Iran et Etats-Unis s'enfoncent dans la guerre, des infrastructures attaquées selon Téhéran
Des frappes américaines ont touché dans la nuit de jeudi à vendredi des infrastructures de transport en Iran, notamment des ponts, selon des médias iraniens, marquant une nouvelle escalade plus d'une semaine après la reprise des hostilités autour du stratégique détroit d'Ormuz.
"Les attaques se poursuivent et elles sont si violentes que j'en ai les mains qui tremblent", raconte à l'AFP Hani, un professeur iranien de 34 ans habitant la ville d'Ahvaz (sud-ouest). "Il y a eu au moins 11 ou 12 explosions. J'ai l'impression que mes oreilles vont exploser."
Une série d'explosions a secoué différents secteurs dans le sud de l'Iran, à proximité du détroit d'Ormuz, ont rapporté des médias d'Etat du pays.
Deux ponts ont frappés dans la région de Bandar Khamir, faisant deux morts et quatre blessés, selon la télévision d'Etat Irib.
Une gare a également été "ciblée par l'ennemi américain" à Bandar Abbas, d'après Irib, qui recense deux blessés à cet endroit.
L'aéroport d'Iranshahr (sud-est) a été touché par "au moins un projectile de l'ennemi américain", a-t-on appris de même source.
L'armée américaine avait annoncé une nouvelle salve de frappes contre l'Iran, pour la sixième nuit d'affilée.
Le président Donald Trump avait menacé dans la semaine de frapper les ponts et les centrales électriques du pays si les Iraniens ne revenaient pas à la table des négociations.
Téhéran a continué de son côté de viser, au moyen de drones, des pays de la région alliés de Washington, dans un scénario qui se répète à l'identique depuis plusieurs jours.
Les affrontements ont repris le 7 juillet après des attaques contre des navires dans le Golfe, imputées à l'Iran. Les frappes menées depuis sont sans précédent depuis le cessez-le-feu d'avril, minant les efforts diplomatiques pour mettre un terme durable au conflit.
Déclenché le 28 février par des bombardements israélo-américains, il a fait des milliers de morts, principalement en Iran et au Liban, et n'en finit pas d'ébranler l'économie mondiale.
- Hôpital évacué -
Le Pakistan, médiateur des discussions, a exhorté jeudi les deux parties à mettre "fin aux violences et à reprendre les discussions" dans le cadre du protocole d'accord signé mi-juin, qui a volé en éclats.
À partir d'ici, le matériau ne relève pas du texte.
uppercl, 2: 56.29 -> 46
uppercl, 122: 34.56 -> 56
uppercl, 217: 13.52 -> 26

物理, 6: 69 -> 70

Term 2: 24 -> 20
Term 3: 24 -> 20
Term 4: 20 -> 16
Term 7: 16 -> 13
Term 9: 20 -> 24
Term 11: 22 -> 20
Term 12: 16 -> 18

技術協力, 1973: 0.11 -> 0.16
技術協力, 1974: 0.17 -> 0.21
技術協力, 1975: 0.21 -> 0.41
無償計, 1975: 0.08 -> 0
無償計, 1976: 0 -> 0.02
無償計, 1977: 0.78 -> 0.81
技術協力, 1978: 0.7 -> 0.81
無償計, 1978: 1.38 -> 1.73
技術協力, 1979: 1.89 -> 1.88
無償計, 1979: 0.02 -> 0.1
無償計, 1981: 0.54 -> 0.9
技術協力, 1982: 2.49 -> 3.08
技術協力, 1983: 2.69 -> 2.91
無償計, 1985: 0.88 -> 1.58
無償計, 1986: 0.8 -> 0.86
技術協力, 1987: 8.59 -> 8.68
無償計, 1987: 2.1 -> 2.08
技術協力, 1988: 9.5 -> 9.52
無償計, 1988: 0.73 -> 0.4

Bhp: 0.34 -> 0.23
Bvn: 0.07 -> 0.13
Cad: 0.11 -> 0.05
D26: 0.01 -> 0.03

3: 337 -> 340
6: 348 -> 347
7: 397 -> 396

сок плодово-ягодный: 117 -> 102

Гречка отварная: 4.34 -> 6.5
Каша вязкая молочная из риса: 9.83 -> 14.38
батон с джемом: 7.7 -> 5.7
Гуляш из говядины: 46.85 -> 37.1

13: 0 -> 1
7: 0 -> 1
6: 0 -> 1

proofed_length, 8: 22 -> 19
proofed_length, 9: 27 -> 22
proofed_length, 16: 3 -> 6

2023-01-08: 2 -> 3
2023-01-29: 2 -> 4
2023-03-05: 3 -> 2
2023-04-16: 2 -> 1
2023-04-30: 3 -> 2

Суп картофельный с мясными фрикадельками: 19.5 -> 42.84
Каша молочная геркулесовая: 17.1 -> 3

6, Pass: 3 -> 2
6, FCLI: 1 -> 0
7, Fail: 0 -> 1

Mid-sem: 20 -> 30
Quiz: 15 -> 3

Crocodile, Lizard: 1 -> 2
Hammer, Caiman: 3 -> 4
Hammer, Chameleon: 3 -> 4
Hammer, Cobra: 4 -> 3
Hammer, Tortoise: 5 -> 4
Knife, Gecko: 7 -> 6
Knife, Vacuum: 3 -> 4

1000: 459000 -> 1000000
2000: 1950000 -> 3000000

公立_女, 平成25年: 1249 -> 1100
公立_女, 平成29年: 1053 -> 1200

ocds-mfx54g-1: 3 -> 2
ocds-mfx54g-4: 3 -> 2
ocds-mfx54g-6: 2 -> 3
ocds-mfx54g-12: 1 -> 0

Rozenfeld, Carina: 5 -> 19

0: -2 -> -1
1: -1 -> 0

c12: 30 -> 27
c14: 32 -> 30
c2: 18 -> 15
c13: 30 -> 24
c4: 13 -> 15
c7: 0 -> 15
Et Islamabad a appelé à un "retour à la normale dans le détroit d'Ormuz", de nouveau verrouillé par l'Iran le week-end dernier. En réponse, les Etats-Unis ont rétabli mardi soir leur blocus des ports iraniens - l'armée américaine a dit avoir arraisonné jeudi un navire dans ce cadre.
Dans le détroit, par lequel transitait avant la guerre un cinquième du pétrole et du gaz liquéfié (GNL) mondiaux, le trafic s'est raréfié.
Les cours du pétrole restent globalement stables malgré la situation avec un baril de Brent autour de 85 dollars.
- L'Irak touché -
A Téhéran, épargnée jusqu'à présent par les bombardements, la vie suit son cours et les habitants surveillent les derniers développements sans inquiétude perceptible, malgré l'activation la nuit dernière de systèmes de défense antiaérienne en périphérie.
Plus de trente civils sont morts depuis que les affrontements ont repris, selon les autorités iraniennes, qui ont aussi fait état du décès de sept militaires.
L'Iran a répliqué en visant Bahreïn, le Koweït et la Jordanie.
La guerre s'est aussi étendue à l'Irak, où le Premier ministre a condamné une "attaque de drones" près du consulat américain à Erbil, dans la région du Kurdistan, la première dans la zone depuis la trêve d'avril. Un navire transportant des véhicules a également été frappé au large du port de Bassorah (sud), selon une source sécuritaire irakienne.